--- Extract to read ---
_ _ _ _ _ _ _
There are many people (Particularly many of my old Zeta brothers) who are what I call "concert people". These are people who love, love, love going to concerts. "Hey man, Dave Matthews is playing with Bob Weir, Trey Anastaio, Greg Allman, and "Jaimoe" at the Freeway Jam, Mountain Springs, Isle of Wight Festival. They're only playing one song, but it's expected to last four days....man" While I mock their passion, (to cover up my galling lack) I will admit that going to a rock concert is one of the great rights of passage for a young person. Your first concert is definitely something that everybody remembers.
For me and my buds, the first concert we attended was at the Nassau Coliseum, home of the New York Islanders, New York Nets, Professional Wrestling, and "Rungling Bros. and Farnum and Daily Circus". (They couldn't afford the real deal, they were over at the "Garden")
What a structure!
My first show, attended with my friends Rob Greenbaum, Scott Erb, Jimmy Barberine, and the legendary Steve "Toad" Ward was the infamous Jethro Tull/U.K. show from the epic "Storm Watch" tour of 1978. The tour was made infamous by the fact that the day before "Tull" was supposed to play the Coliseum, Ian Anderson, famed "Tull" front-man, was hit in the eye by the thorn of a wayward rose. (Snot running down his nose...indeed!) However, the man who could blow a flute melodically on one leg returned no worse for wear, (Other than his scratched cornea) and put on a hell of a show. In one of those, "This would never happen today moments", we attended this concert at the tender age of 14, fall of our freshman year in High School. I wonder how many parents today would let their 14 year olds go to a concert 30 minutes away to see a "Progressive Rock" show on a school night, no less?no less?
I was lucky, I was one of those guys who had a cool older brother, my brother David, and he drove us to the show. (I won't say exactly why he was cool, but trust me) He dropped us off near the parking lot, and may have even stopped the car while we got out, but who can say. The tickets were all of $15, but we were seeing the immortal Jethro Tull! (And the less than legendary "U.K.", whose front man, John Wetton would go on to be the lead singer of "Asia" and their drummer Terry Bosio who played for Frank Zappa and "Missing Persons" and their keyboardist and electric violinist, whose name escapes me, but I think I saw him painting the TappenZee Bridge recently) The first thing I remember doing was looking to buy a concert T-shirt, like all the cool kids had in school.
Guess who gets to hang out at the handball courts now...Bitches!?
My glory however was short lived. (And by short lived I mean, non-existent) The first time my mother washed and dried it, the t-shirt shrunk down to a concert "bandana" and my glory days at the handball courts evaporated before my watery eyes.
The concert was not without its eye opening learning experiences. We went into the bathroom and saw one guy throwing up in the sink. Another "dude" offered us "acid", which we politely declined. This was the way rock concerts used to be, filled with drug pushing and vomit, and that was just the musicians!
_ _ _ _ _ _ _
--- Action item ---
Return the passage of the first-concert story that begins at the words "For me and my" and stops after "What a structure!", copied word for word. The listing that follows comes from a different source than the first-concert story.
_ _ _ _ _ _ _
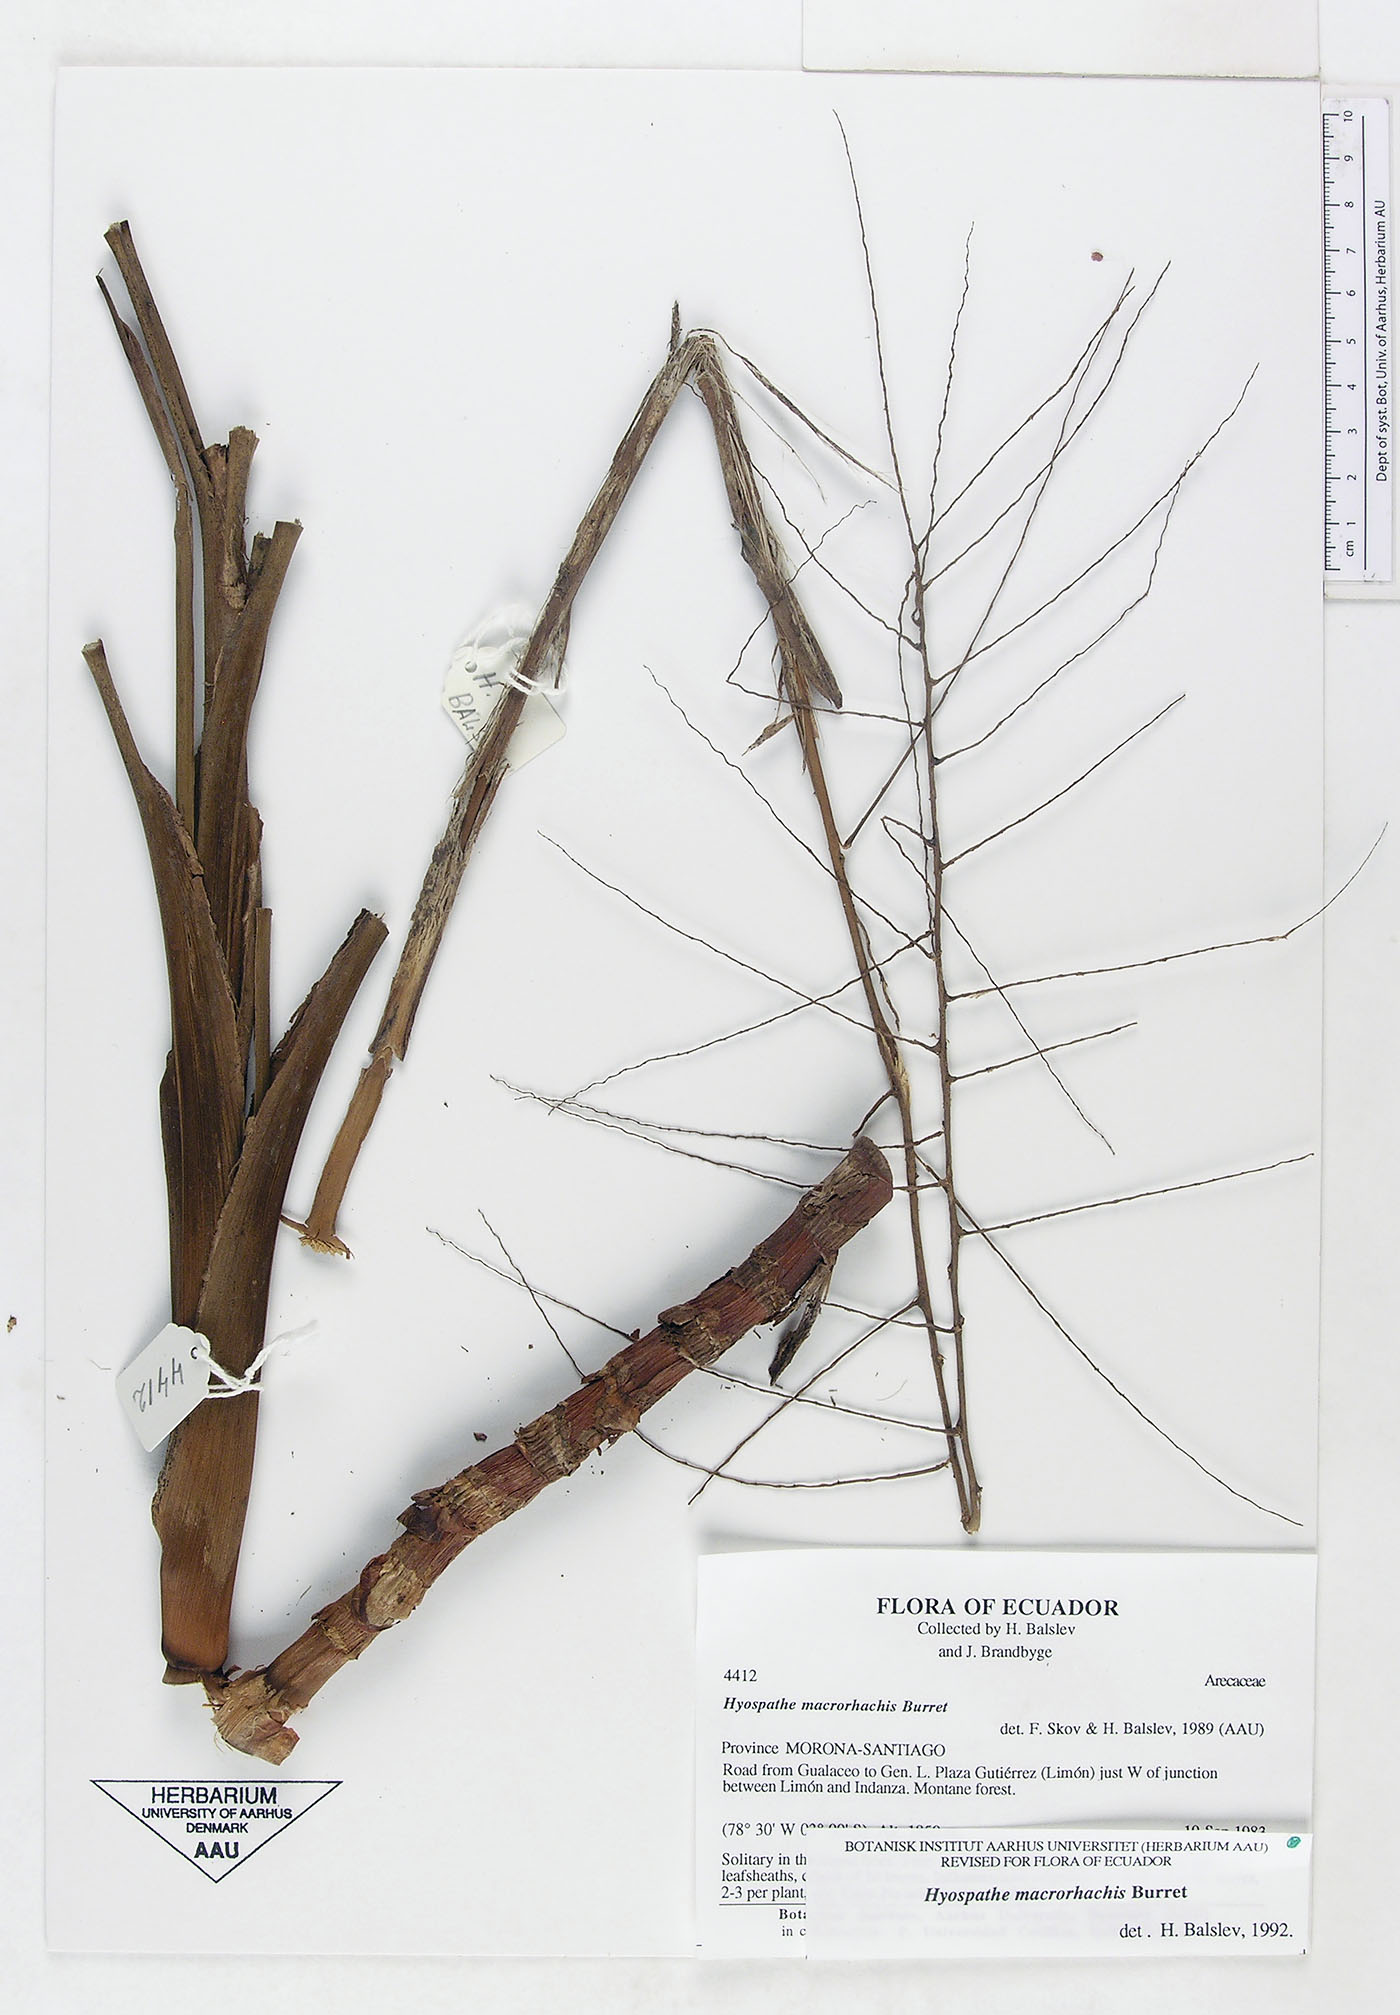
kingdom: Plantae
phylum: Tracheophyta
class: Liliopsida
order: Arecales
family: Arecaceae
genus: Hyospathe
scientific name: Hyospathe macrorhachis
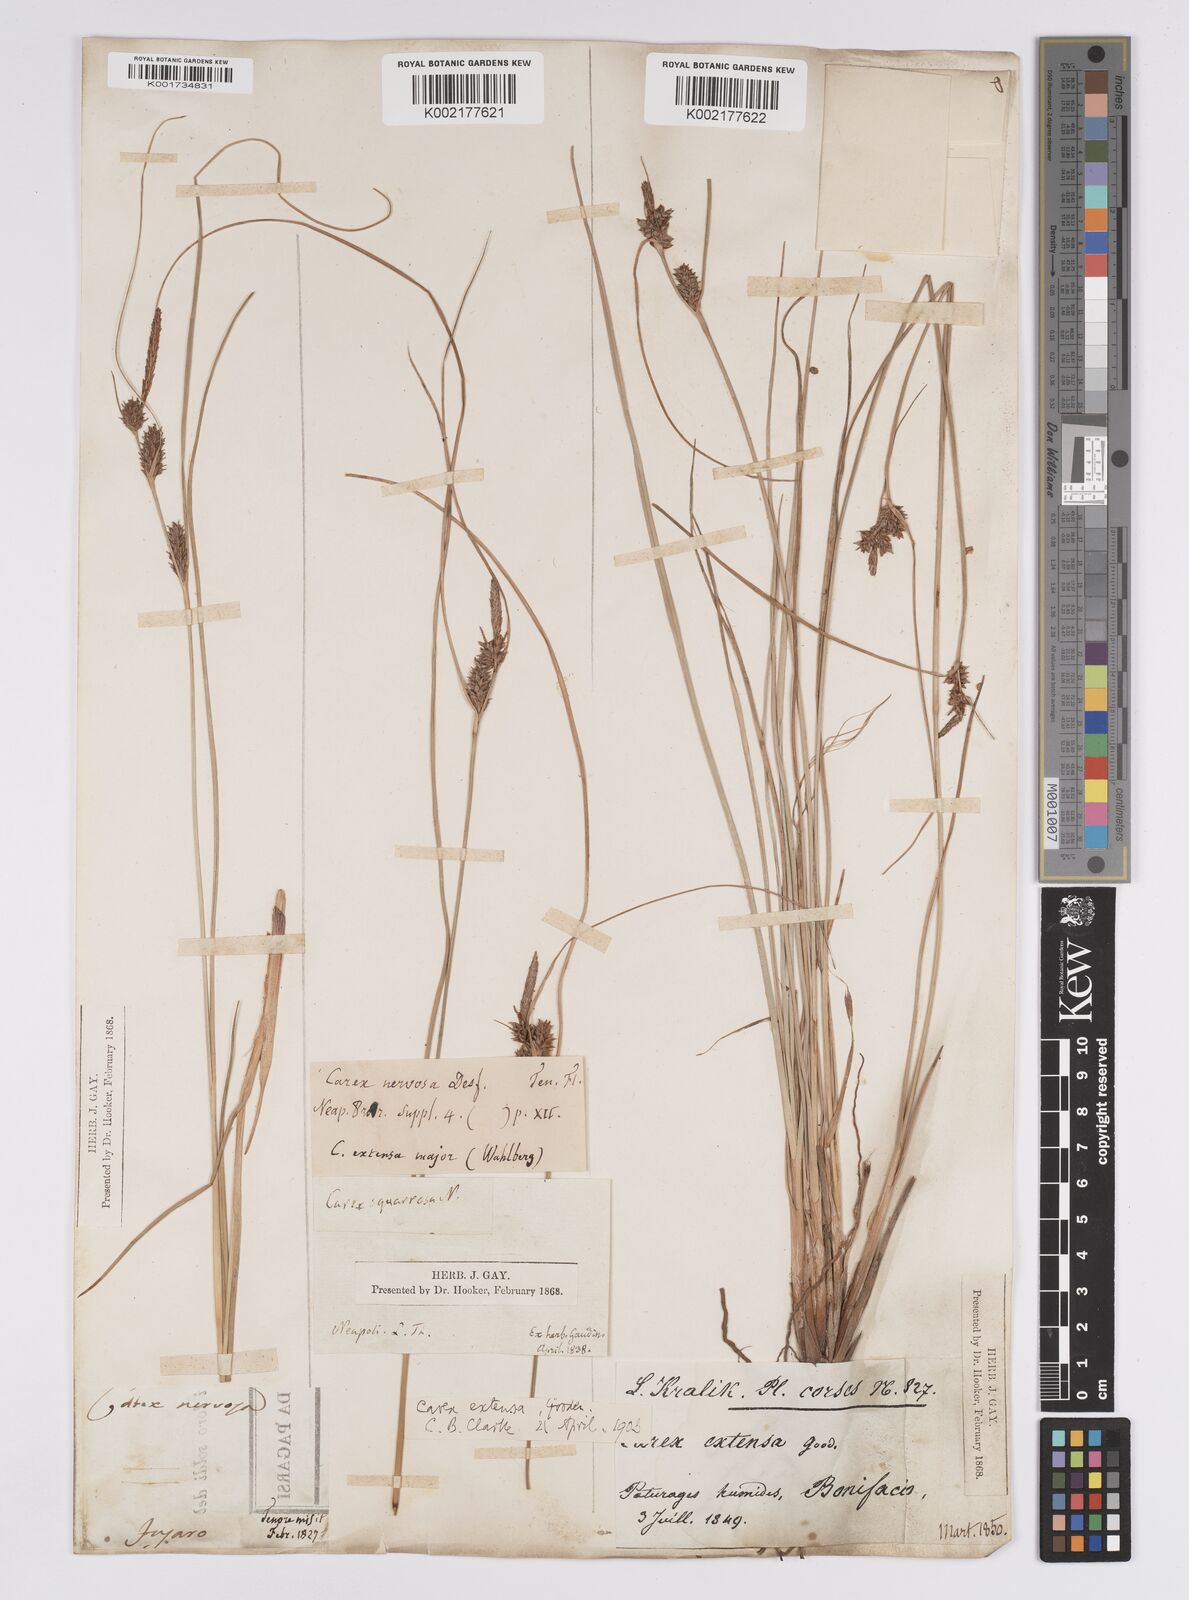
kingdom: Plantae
_ _ _ _ _ _ _
--- Answer box ---
For me and my buds, the first concert we attended was at the Nassau Coliseum, home of the New York Islanders, New York Nets, Professional Wrestling, and "Rungling Bros. and Farnum and Daily Circus". (They couldn't afford the real deal, they were over at the "Garden")
What a structure!